- **EXERCISE AIM**: Set down every record exactly as it appears.

- **EXERCISE DATA**:
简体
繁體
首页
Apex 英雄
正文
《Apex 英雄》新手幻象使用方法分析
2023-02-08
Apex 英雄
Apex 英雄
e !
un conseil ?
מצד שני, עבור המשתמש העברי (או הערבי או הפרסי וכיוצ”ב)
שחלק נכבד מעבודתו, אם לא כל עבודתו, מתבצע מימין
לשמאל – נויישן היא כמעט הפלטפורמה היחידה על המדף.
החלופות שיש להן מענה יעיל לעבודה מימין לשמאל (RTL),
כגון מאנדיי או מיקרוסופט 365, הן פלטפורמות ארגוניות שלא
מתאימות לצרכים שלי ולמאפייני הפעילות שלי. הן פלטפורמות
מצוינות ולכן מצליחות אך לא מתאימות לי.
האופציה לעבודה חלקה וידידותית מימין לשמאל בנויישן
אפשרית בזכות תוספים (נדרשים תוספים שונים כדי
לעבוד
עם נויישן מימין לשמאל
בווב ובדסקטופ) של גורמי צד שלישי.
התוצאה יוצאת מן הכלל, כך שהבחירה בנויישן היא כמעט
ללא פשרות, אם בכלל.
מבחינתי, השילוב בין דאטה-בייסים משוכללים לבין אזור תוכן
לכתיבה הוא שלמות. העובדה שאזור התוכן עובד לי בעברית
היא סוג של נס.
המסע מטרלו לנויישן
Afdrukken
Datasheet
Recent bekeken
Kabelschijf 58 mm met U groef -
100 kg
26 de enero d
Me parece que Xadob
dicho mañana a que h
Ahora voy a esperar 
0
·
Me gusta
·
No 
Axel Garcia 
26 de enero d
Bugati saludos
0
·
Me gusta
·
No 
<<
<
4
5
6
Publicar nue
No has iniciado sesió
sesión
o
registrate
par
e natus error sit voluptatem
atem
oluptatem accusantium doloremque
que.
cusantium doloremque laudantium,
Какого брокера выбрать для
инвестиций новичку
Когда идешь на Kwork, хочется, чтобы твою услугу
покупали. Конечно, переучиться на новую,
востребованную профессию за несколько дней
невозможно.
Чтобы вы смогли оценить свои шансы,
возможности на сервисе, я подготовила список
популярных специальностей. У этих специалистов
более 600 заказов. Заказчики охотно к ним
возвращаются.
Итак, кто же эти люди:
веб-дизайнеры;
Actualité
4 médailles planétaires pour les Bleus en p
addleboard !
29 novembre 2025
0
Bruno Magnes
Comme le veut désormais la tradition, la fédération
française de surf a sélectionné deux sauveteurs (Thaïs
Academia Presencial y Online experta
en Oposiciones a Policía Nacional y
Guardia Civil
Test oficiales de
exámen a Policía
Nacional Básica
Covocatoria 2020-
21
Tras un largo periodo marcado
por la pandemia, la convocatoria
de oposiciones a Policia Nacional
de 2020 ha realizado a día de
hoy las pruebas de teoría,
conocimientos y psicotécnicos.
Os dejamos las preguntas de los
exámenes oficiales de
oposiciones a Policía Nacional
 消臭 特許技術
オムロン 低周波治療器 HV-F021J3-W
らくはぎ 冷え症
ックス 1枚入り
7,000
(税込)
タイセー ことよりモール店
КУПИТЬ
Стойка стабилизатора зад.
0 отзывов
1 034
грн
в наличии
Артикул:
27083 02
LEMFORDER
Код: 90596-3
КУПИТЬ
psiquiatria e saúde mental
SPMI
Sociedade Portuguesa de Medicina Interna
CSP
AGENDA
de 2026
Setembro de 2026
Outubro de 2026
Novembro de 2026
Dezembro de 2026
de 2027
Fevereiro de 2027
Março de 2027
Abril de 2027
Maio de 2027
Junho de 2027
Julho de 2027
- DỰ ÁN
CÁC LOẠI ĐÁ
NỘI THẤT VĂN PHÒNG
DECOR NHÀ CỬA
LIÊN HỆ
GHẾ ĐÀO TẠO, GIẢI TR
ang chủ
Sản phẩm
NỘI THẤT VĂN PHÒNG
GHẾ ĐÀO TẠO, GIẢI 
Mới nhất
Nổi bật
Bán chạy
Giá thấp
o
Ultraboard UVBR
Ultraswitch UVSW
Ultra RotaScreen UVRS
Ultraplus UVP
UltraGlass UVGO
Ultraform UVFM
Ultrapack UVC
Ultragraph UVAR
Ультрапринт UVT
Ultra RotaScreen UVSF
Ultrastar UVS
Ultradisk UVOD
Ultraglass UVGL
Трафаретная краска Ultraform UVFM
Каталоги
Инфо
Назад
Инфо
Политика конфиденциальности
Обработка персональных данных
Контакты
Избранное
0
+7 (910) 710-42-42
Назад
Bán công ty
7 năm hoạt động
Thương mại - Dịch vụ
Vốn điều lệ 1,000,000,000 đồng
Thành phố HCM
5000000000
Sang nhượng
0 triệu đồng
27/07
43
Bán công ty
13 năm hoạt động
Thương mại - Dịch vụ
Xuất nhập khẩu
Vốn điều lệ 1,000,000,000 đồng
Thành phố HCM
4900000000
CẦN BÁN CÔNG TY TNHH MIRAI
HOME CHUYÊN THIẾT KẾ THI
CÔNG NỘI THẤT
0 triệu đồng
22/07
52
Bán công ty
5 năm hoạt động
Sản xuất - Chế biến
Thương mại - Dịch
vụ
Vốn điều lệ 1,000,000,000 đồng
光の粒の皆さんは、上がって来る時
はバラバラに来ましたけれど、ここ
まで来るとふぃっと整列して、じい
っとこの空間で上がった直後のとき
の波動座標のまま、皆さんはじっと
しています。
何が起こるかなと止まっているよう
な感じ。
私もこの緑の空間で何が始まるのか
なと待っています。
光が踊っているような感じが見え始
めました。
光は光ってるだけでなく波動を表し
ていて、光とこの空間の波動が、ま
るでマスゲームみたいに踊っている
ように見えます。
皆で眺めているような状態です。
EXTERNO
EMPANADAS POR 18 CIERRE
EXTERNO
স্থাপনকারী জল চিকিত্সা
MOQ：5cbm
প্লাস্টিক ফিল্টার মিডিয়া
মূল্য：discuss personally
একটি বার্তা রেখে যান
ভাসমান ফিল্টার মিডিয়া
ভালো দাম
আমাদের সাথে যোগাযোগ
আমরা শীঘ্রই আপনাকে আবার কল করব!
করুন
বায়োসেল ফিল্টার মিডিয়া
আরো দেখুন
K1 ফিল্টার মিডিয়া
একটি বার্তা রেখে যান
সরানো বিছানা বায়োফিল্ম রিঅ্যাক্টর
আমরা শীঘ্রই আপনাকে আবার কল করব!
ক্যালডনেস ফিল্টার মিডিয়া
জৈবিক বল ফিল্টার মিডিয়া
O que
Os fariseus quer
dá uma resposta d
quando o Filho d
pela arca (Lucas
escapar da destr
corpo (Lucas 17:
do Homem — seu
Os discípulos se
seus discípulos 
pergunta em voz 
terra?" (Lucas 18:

- **ANSWER FOR THIS EXERCISE**:
简体
繁體
首页
Apex 英雄
正文
《Apex 英雄》新手幻象使用方法分析
2023-02-08
Apex 英雄
Apex 英雄
e !
un conseil ?
מצד שני, עבור המשתמש העברי (או הערבי או הפרסי וכיוצ”ב)
שחלק נכבד מעבודתו, אם לא כל עבודתו, מתבצע מימין
לשמאל – נויישן היא כמעט הפלטפורמה היחידה על המדף.
החלופות שיש להן מענה יעיל לעבודה מימין לשמאל (RTL),
כגון מאנדיי או מיקרוסופט 365, הן פלטפורמות ארגוניות שלא
מתאימות לצרכים שלי ולמאפייני הפעילות שלי. הן פלטפורמות
מצוינות ולכן מצליחות אך לא מתאימות לי.
האופציה לעבודה חלקה וידידותית מימין לשמאל בנויישן
אפשרית בזכות תוספים (נדרשים תוספים שונים כדי
לעבוד
עם נויישן מימין לשמאל
בווב ובדסקטופ) של גורמי צד שלישי.
התוצאה יוצאת מן הכלל, כך שהבחירה בנויישן היא כמעט
ללא פשרות, אם בכלל.
מבחינתי, השילוב בין דאטה-בייסים משוכללים לבין אזור תוכן
לכתיבה הוא שלמות. העובדה שאזור התוכן עובד לי בעברית
היא סוג של נס.
המסע מטרלו לנויישן
Afdrukken
Datasheet
Recent bekeken
Kabelschijf 58 mm met U groef -
100 kg
26 de enero d
Me parece que Xadob
dicho mañana a que h
Ahora voy a esperar 
0
·
Me gusta
·
No 
Axel Garcia 
26 de enero d
Bugati saludos
0
·
Me gusta
·
No 
<<
<
4
5
6
Publicar nue
No has iniciado sesió
sesión
o
registrate
par
e natus error sit voluptatem
atem
oluptatem accusantium doloremque
que.
cusantium doloremque laudantium,
Какого брокера выбрать для
инвестиций новичку
Когда идешь на Kwork, хочется, чтобы твою услугу
покупали. Конечно, переучиться на новую,
востребованную профессию за несколько дней
невозможно.
Чтобы вы смогли оценить свои шансы,
возможности на сервисе, я подготовила список
популярных специальностей. У этих специалистов
более 600 заказов. Заказчики охотно к ним
возвращаются.
Итак, кто же эти люди:
веб-дизайнеры;
Actualité
4 médailles planétaires pour les Bleus en p
addleboard !
29 novembre 2025
0
Bruno Magnes
Comme le veut désormais la tradition, la fédération
française de surf a sélectionné deux sauveteurs (Thaïs
Academia Presencial y Online experta
en Oposiciones a Policía Nacional y
Guardia Civil
Test oficiales de
exámen a Policía
Nacional Básica
Covocatoria 2020-
21
Tras un largo periodo marcado
por la pandemia, la convocatoria
de oposiciones a Policia Nacional
de 2020 ha realizado a día de
hoy las pruebas de teoría,
conocimientos y psicotécnicos.
Os dejamos las preguntas de los
exámenes oficiales de
oposiciones a Policía Nacional
 消臭 特許技術
オムロン 低周波治療器 HV-F021J3-W
らくはぎ 冷え症
ックス 1枚入り
7,000
(税込)
タイセー ことよりモール店
КУПИТЬ
Стойка стабилизатора зад.
0 отзывов
1 034
грн
в наличии
Артикул:
27083 02
LEMFORDER
Код: 90596-3
КУПИТЬ
psiquiatria e saúde mental
SPMI
Sociedade Portuguesa de Medicina Interna
CSP
AGENDA
de 2026
Setembro de 2026
Outubro de 2026
Novembro de 2026
Dezembro de 2026
de 2027
Fevereiro de 2027
Março de 2027
Abril de 2027
Maio de 2027
Junho de 2027
Julho de 2027
- DỰ ÁN
CÁC LOẠI ĐÁ
NỘI THẤT VĂN PHÒNG
DECOR NHÀ CỬA
LIÊN HỆ
GHẾ ĐÀO TẠO, GIẢI TR
ang chủ
Sản phẩm
NỘI THẤT VĂN PHÒNG
GHẾ ĐÀO TẠO, GIẢI 
Mới nhất
Nổi bật
Bán chạy
Giá thấp
o
Ultraboard UVBR
Ultraswitch UVSW
Ultra RotaScreen UVRS
Ultraplus UVP
UltraGlass UVGO
Ultraform UVFM
Ultrapack UVC
Ultragraph UVAR
Ультрапринт UVT
Ultra RotaScreen UVSF
Ultrastar UVS
Ultradisk UVOD
Ultraglass UVGL
Трафаретная краска Ultraform UVFM
Каталоги
Инфо
Назад
Инфо
Политика конфиденциальности
Обработка персональных данных
Контакты
Избранное
0
+7 (910) 710-42-42
Назад
Bán công ty
7 năm hoạt động
Thương mại - Dịch vụ
Vốn điều lệ 1,000,000,000 đồng
Thành phố HCM
5000000000
Sang nhượng
0 triệu đồng
27/07
43
Bán công ty
13 năm hoạt động
Thương mại - Dịch vụ
Xuất nhập khẩu
Vốn điều lệ 1,000,000,000 đồng
Thành phố HCM
4900000000
CẦN BÁN CÔNG TY TNHH MIRAI
HOME CHUYÊN THIẾT KẾ THI
CÔNG NỘI THẤT
0 triệu đồng
22/07
52
Bán công ty
5 năm hoạt động
Sản xuất - Chế biến
Thương mại - Dịch
vụ
Vốn điều lệ 1,000,000,000 đồng
光の粒の皆さんは、上がって来る時
はバラバラに来ましたけれど、ここ
まで来るとふぃっと整列して、じい
っとこの空間で上がった直後のとき
の波動座標のまま、皆さんはじっと
しています。
何が起こるかなと止まっているよう
な感じ。
私もこの緑の空間で何が始まるのか
なと待っています。
光が踊っているような感じが見え始
めました。
光は光ってるだけでなく波動を表し
ていて、光とこの空間の波動が、ま
るでマスゲームみたいに踊っている
ように見えます。
皆で眺めているような状態です。
EXTERNO
EMPANADAS POR 18 CIERRE
EXTERNO
স্থাপনকারী জল চিকিত্সা
MOQ：5cbm
প্লাস্টিক ফিল্টার মিডিয়া
মূল্য：discuss personally
একটি বার্তা রেখে যান
ভাসমান ফিল্টার মিডিয়া
ভালো দাম
আমাদের সাথে যোগাযোগ
আমরা শীঘ্রই আপনাকে আবার কল করব!
করুন
বায়োসেল ফিল্টার মিডিয়া
আরো দেখুন
K1 ফিল্টার মিডিয়া
একটি বার্তা রেখে যান
সরানো বিছানা বায়োফিল্ম রিঅ্যাক্টর
আমরা শীঘ্রই আপনাকে আবার কল করব!
ক্যালডনেস ফিল্টার মিডিয়া
জৈবিক বল ফিল্টার মিডিয়া
O que
Os fariseus quer
dá uma resposta d
quando o Filho d
pela arca (Lucas
escapar da destr
corpo (Lucas 17:
do Homem — seu
Os discípulos se
seus discípulos 
pergunta em voz 
terra?" (Lucas 18:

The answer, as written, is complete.